Stated problem:
Rewrite every line of the listing as a Markdown table with the columns "No." and "Entry", skipping blank lines. Leave the pictures out of the answer.

[Saved data entries]
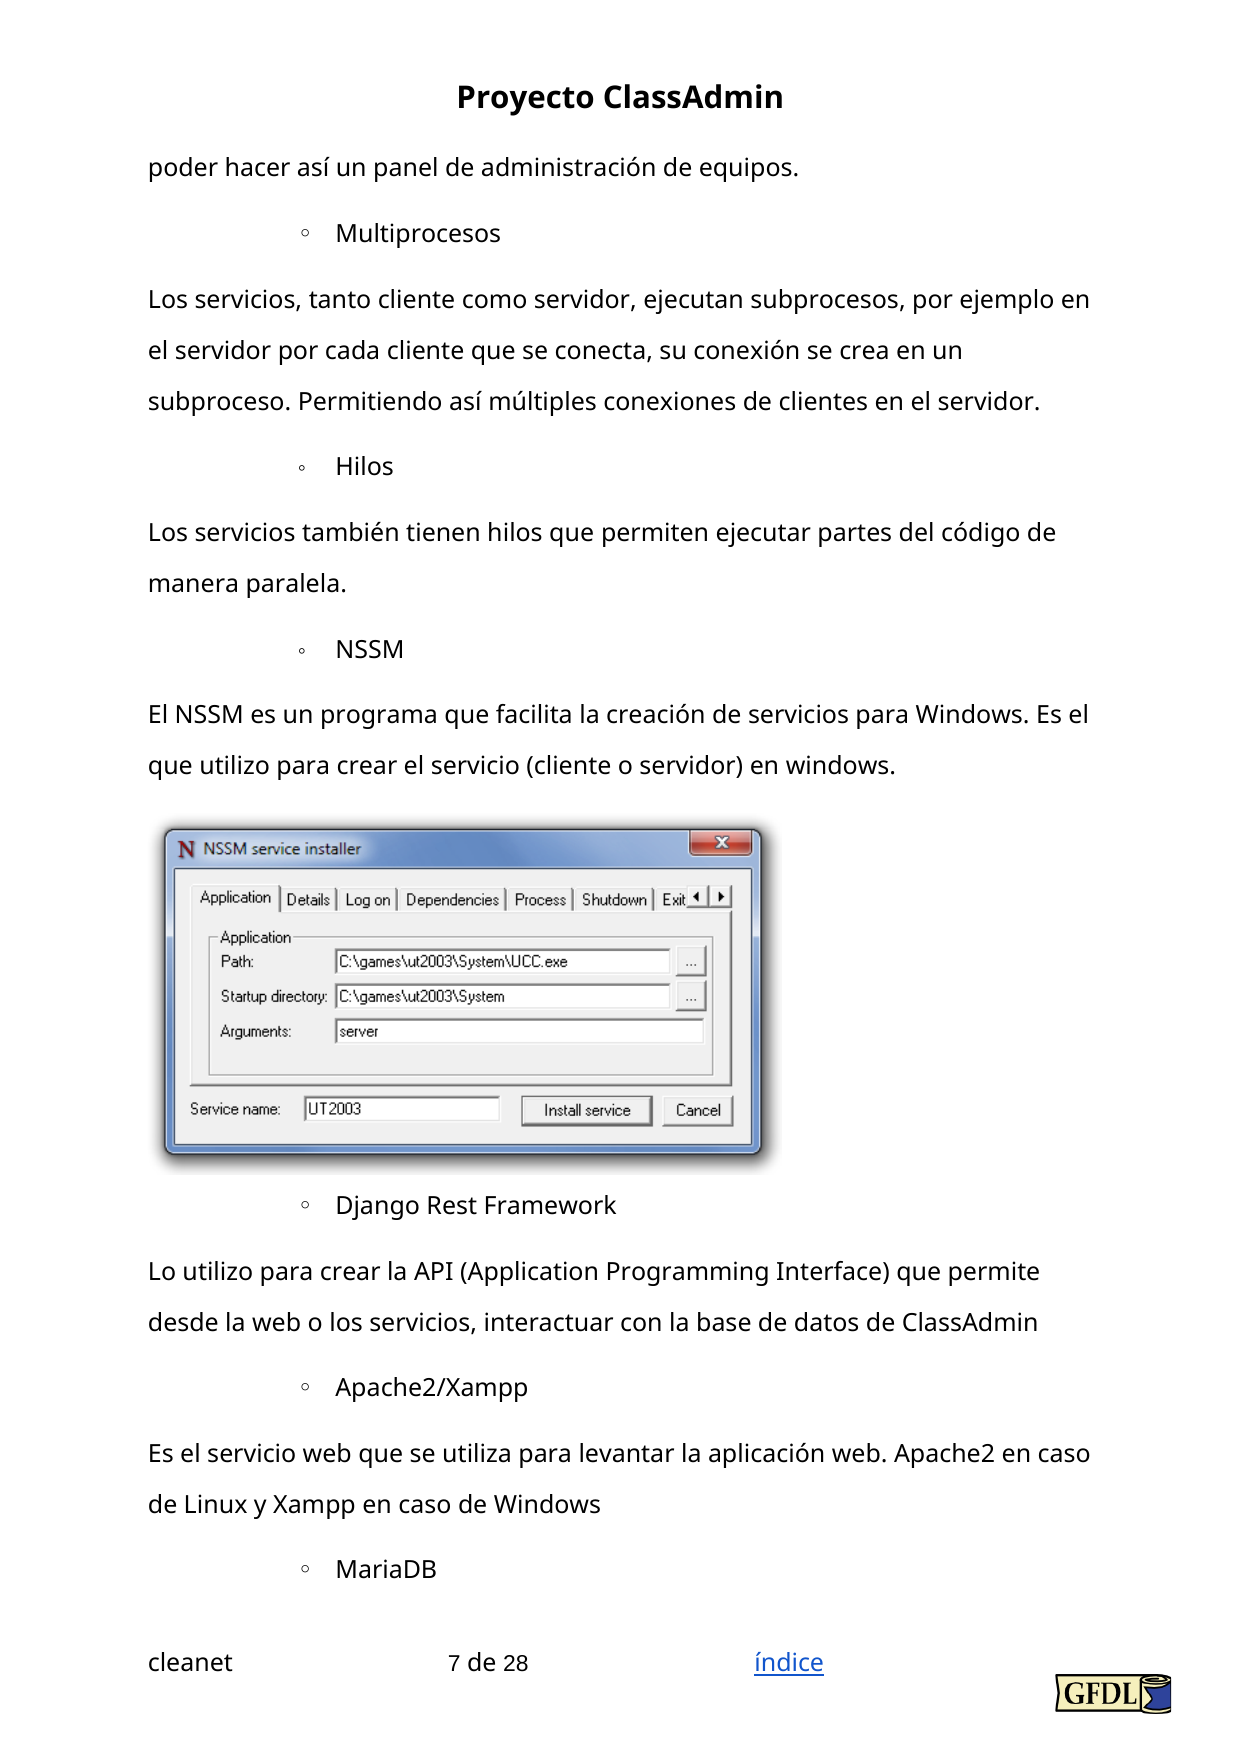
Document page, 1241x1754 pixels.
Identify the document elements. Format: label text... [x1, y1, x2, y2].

text El NSSM es un programa que facilita la creación de servicios para Windows. Es el que utilizo para crear el servicio (cliente o servidor) en windows. [148, 697, 1093, 782]
text Es el servicio web que se utiliza para levantar la aplicación web. Apache2 en caso de Linux y Xampp en caso de Windows [148, 1436, 1093, 1521]
text poder hacer así un panel de administración de equipos. [148, 150, 1093, 184]
picture [1055, 1674, 1172, 1714]
text Los servicios también tienen hilos que permiten ejecutar partes del código de manera paralela. [148, 514, 1093, 600]
list Apache2/Xampp [298, 1370, 1093, 1404]
text Lo utilizo para crear la API (Application Programming Interface) que permite desde la web o los servicios, interactuar con la base de datos de ClassAdmin [148, 1253, 1093, 1338]
picture [147, 813, 782, 1175]
list NSSM [298, 631, 1093, 665]
list Django Rest Framework [298, 1188, 1093, 1222]
list MariaDB [298, 1552, 1093, 1586]
text Los servicios, tanto cliente como servidor, ejecutan subprocesos, por ejemplo en el servidor por cada cliente que se conecta, su conexión se crea en un subproceso. Permitiendo así múltiples conexiones de clientes en el servidor. [148, 281, 1093, 417]
list Hilos [298, 449, 1093, 483]
list Multiprocesos [298, 216, 1093, 250]
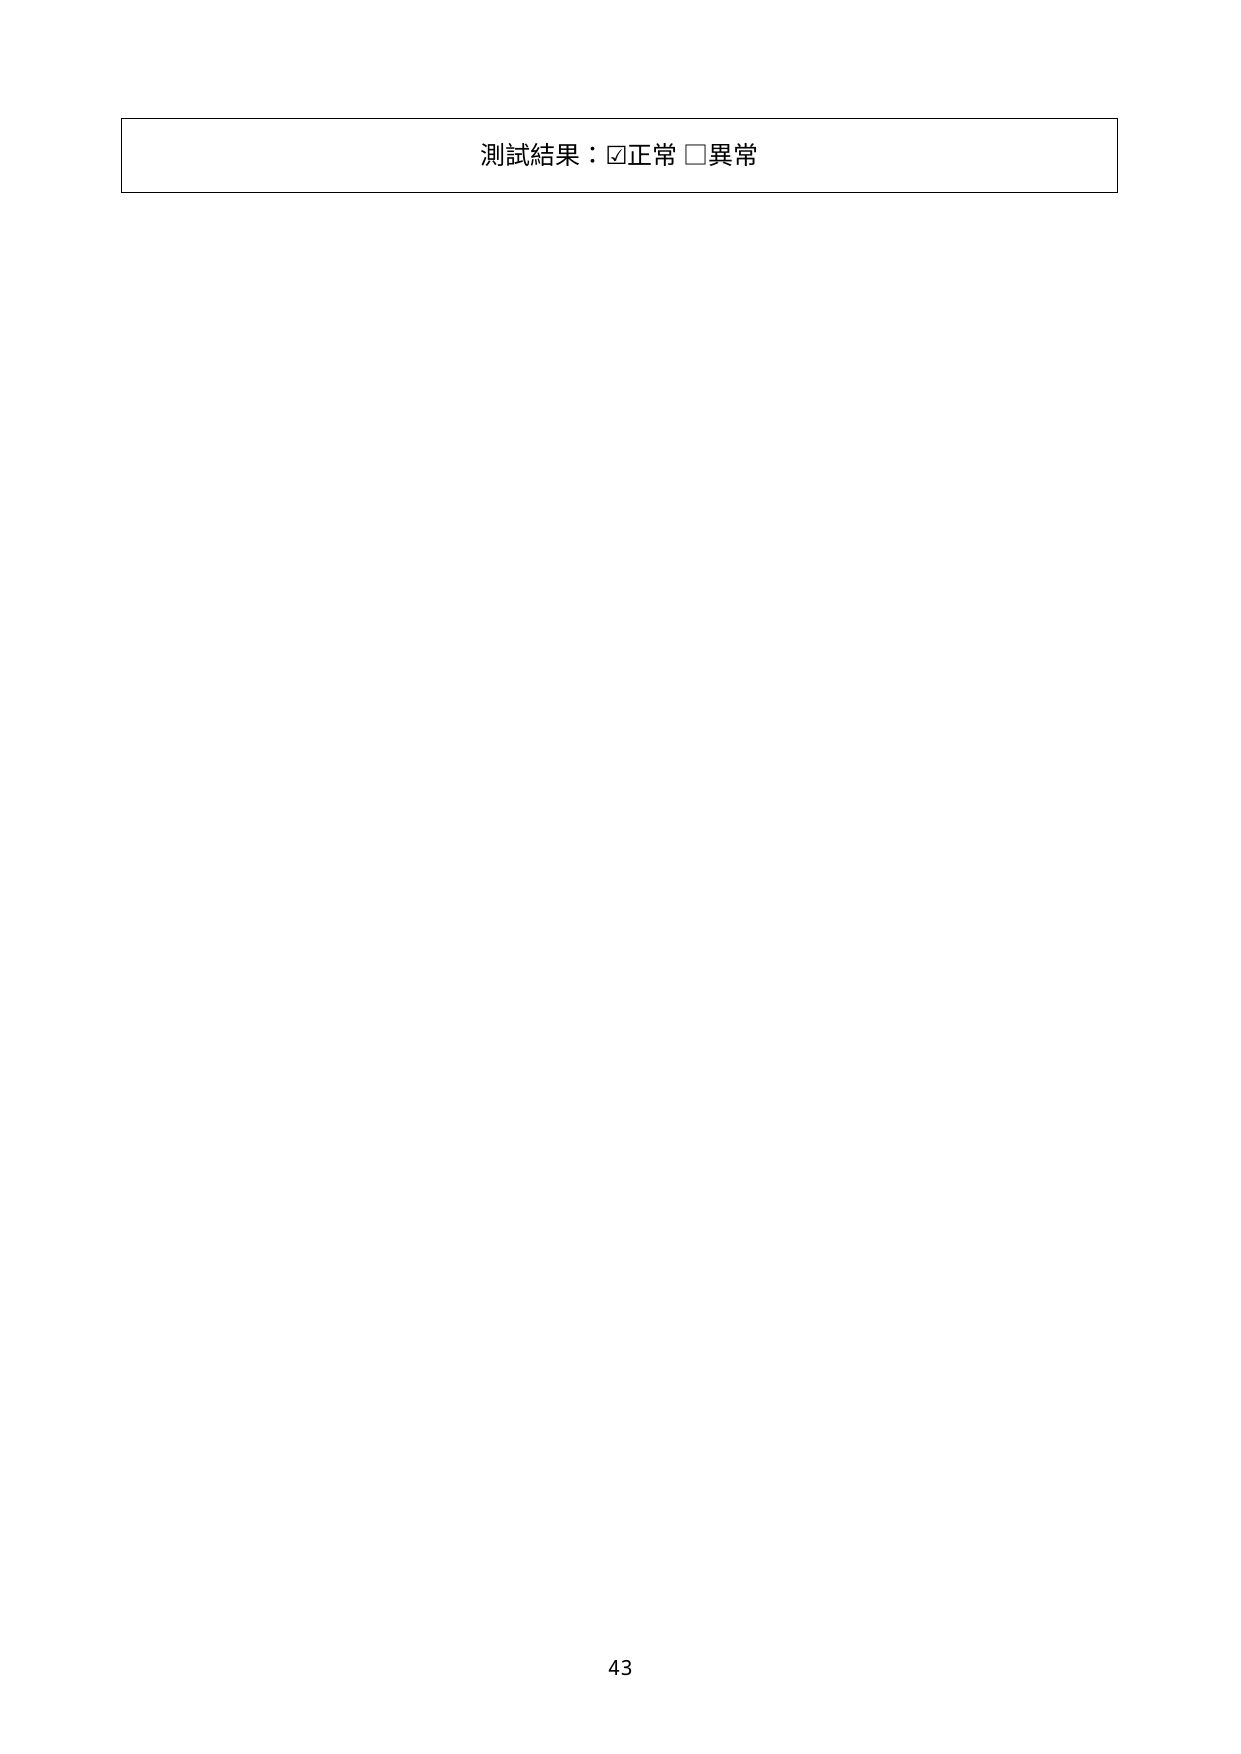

Result of the task:
| No. | Entry |
|---|---|
| 1 | Document page, 1241x1754 pixels. |
| 2 | Identify the document elements. Format: label text... [x1, y1, x2, y2]. |
| 3 | text El NSSM es un programa que facilita la creación de servicios para Windows. Es el que utilizo para crear el servicio (cliente o servidor) en windows. [148, 697, 1093, 782] |
| 4 | text Es el servicio web que se utiliza para levantar la aplicación web. Apache2 en caso de Linux y Xampp en caso de Windows [148, 1436, 1093, 1521] |
| 5 | text poder hacer así un panel de administración de equipos. [148, 150, 1093, 184] |
| 6 | picture [1055, 1674, 1172, 1714] |
| 7 | text Los servicios también tienen hilos que permiten ejecutar partes del código de manera paralela. [148, 514, 1093, 600] |
| 8 | list Apache2/Xampp [298, 1370, 1093, 1404] |
| 9 | text Lo utilizo para crear la API (Application Programming Interface) que permite desde la web o los servicios, interactuar con la base de datos de ClassAdmin [148, 1253, 1093, 1338] |
| 10 | picture [147, 813, 782, 1175] |
| 11 | list NSSM [298, 631, 1093, 665] |
| 12 | list Django Rest Framework [298, 1188, 1093, 1222] |
| 13 | list MariaDB [298, 1552, 1093, 1586] |
| 14 | text Los servicios, tanto cliente como servidor, ejecutan subprocesos, por ejemplo en el servidor por cada cliente que se conecta, su conexión se crea en un subproceso. Permitiendo así múltiples conexiones de clientes en el servidor. [148, 281, 1093, 417] |
| 15 | list Hilos [298, 449, 1093, 483] |
| 16 | list Multiprocesos [298, 216, 1093, 250] |